There are hobbyists making solar-powered remote-control planes that are just barely able to charge as much as they draw at noon on a sunny summer day.[1]
Even a minor boost to efficiency could push this concept from "doable in ideal scenarios as a tech demo" to "useful in the real world as a way to multiply the range of electric fixed-wing aircraft"
Let's say that truck roof covers about 41.5m² (the area of a standard 53' x 8.5' trailer roof). Let's further assume that 41m² of that is covered with PV panels. Using current technology (~21% efficiency silicon cells) and assuming standard irradiation of 1000W/m² this roof would produce ~200W/m² for a total of ~8.2kW. Add a 40' trailer (~31.5m² roof area, ~6.2kW) for a total of ~14.4kW. Using 31.5% efficient cells would raise this to ~22.7kW. Taking the newly releases Tesla semi as an example (~1 kWh/km, ~900 kWh battery pack) this would add about 14 km of range per hour using current cell technology or about 22 km per hour using these new cells. Assuming an average road speed of 80 km/h this would extend the range of the vehicle by up to ~25% for the new cells, ~18% for current cells during daylight hours with standard irradiation and no shading.
>Let's say that truck roof covers about 41.5m² (the area of a standard 53' x 8.5' trailer roof). Let's further assume that 41m² of that is covered with PV panels. Using current technology (~21% efficiency silicon cells) and assuming standard irradiation of 1000W/m² this roof would produce ~200W/m² for a total of ~8.2kW. Add a 40' trailer (~31.5m² roof area, ~6.2kW) for a total of ~14.4kW.
So you're now pulling two trailers but using the watts/km for one. Also your panels will be fixed to the roof and not tracking the sun. you aren't going to get near 30% for them.

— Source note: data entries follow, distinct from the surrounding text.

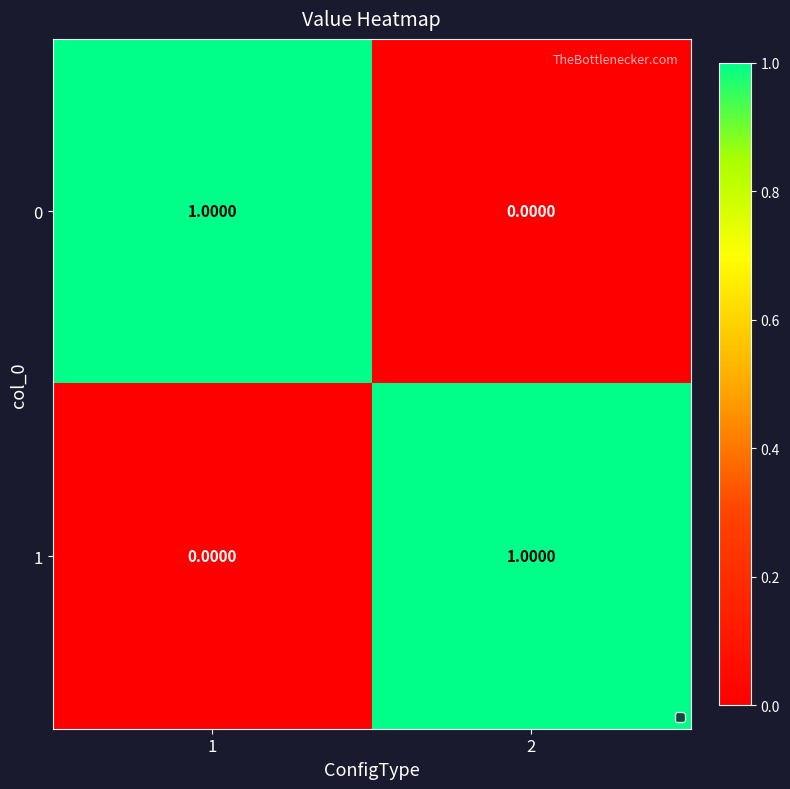

List the labels in order of 1 value, largest first.

2, 1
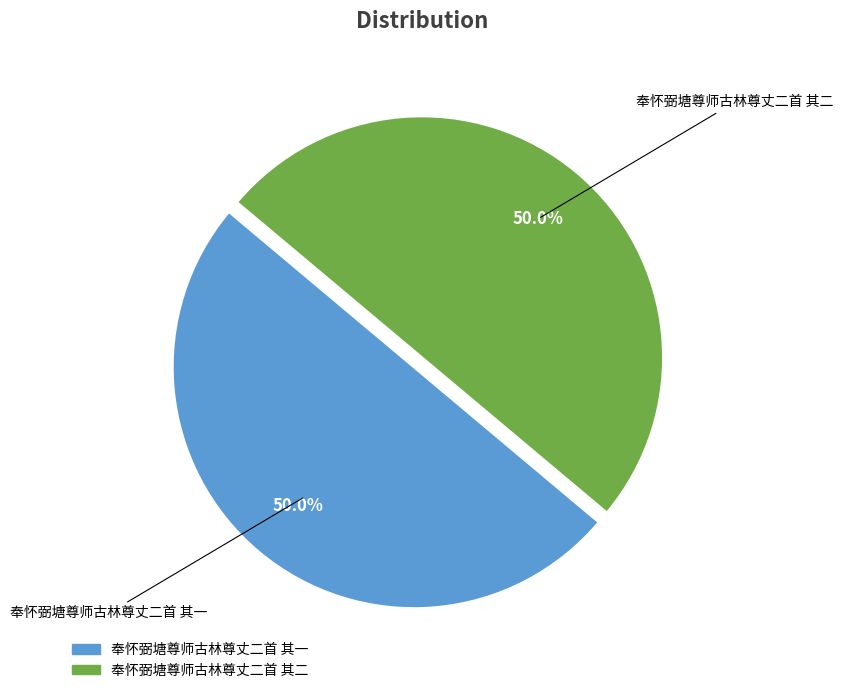

What is the ratio of the value at 奉怀弼塘尊师古林尊丈二首 其一 to the value at 奉怀弼塘尊师古林尊丈二首 其二?

1.0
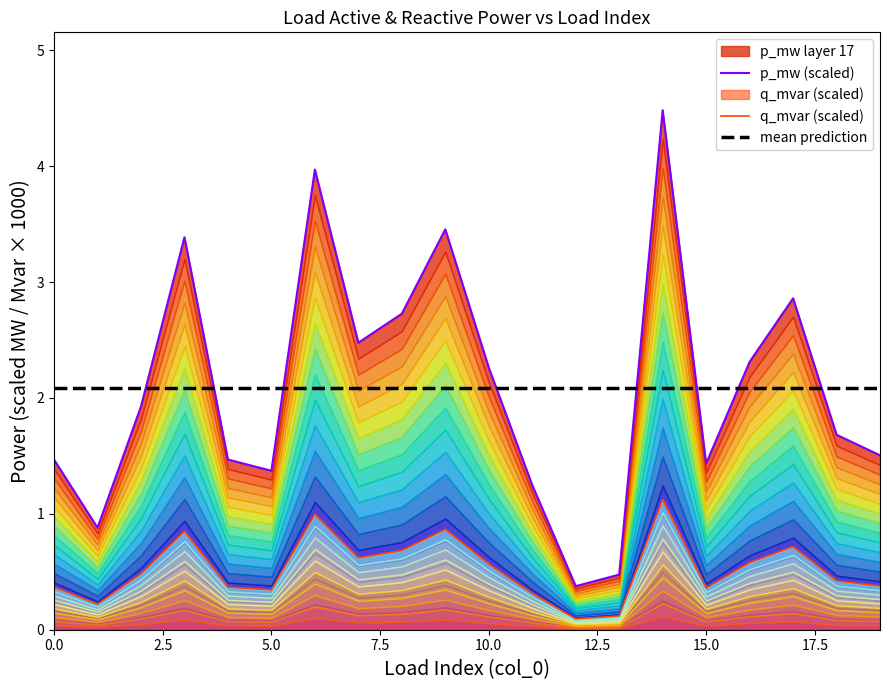

How many categories are shown in the chart?

20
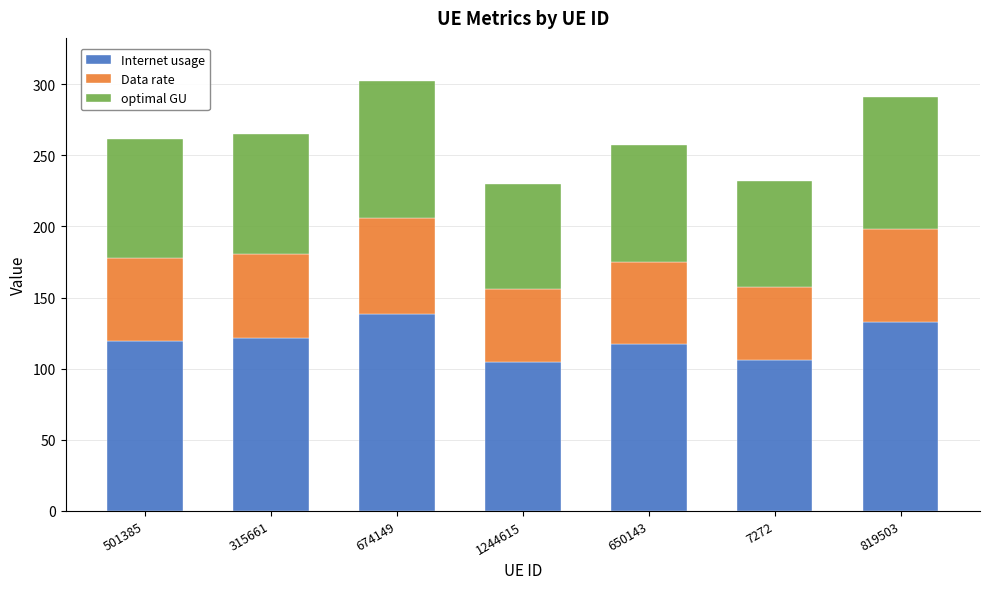

Is it true that Internet usage equals 105.1 at 1244615?

True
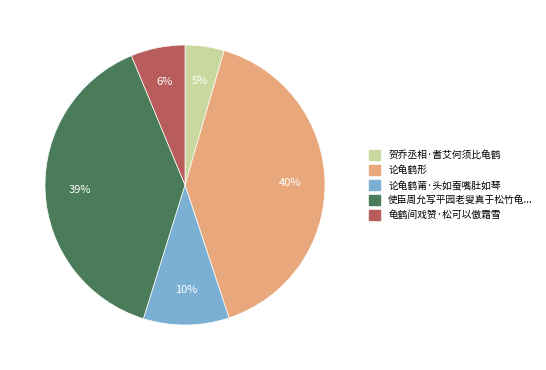

To the nearest percent, what is the average slice percentage?

20%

This depends on the load and on the veracity of the data given by Tesla. A load of styrofoam - which is used in construction, just look what goes under the on- and off-ramps of bridges - doesn't weigh all that much after all. Also, this was not an attempt at with 100% accuracy calculating the range effects of PV panels on the roof - notice the liberal use of the '~' sign and the fact that nearly everything is approximated and rounded down. Did you not notice?
What about if the Perovskite degardes, but can be replaced as a layer every, say, 5 years or so? It's not trivial maintenance, but you have to do some maintenance on the panels anyway, so maybe it's practicable. And the price of replacing a detachable layer should be a small fraction the price of the original panels and installation.
Even if the degradation could be repaired (e.g. after five years, restore a 28% panel to 31% efficiency), at grid scale, does it make financial sense to do the maintenance instead of replacing the panel when it falls below X%?
It would need to go to a clean room. And accessing the top lager is at odds with bonding the top glass well enough go protect it.
Methinks a better strategy would be trying to make them keep >17% efficiency even if the perovskite fails and just treating it as a temporary bonus for the early movers. Still sounds hard to manage the voltages as it fails though and would require a different strategy for the busbars even if it were viable.
It may not need to be wasted. There’s currently a price floor on used EV’s with degraded batteries because they can be used for home energy storage after their useful road life.
There could be a solid secondary market 20 years from now for panels that have dropped to say 20% efficiency where the surface area to yield ratio isn’t a factor (rural areas I would guess).
The main obstacle to commercialization is keeping the perovskite material stable over long periods of operation. This family of materials is more sensitive to water/oxygen/light than silicon itself, but they need to last nearly as long as silicon for cells used in solar farms and rooftop panels.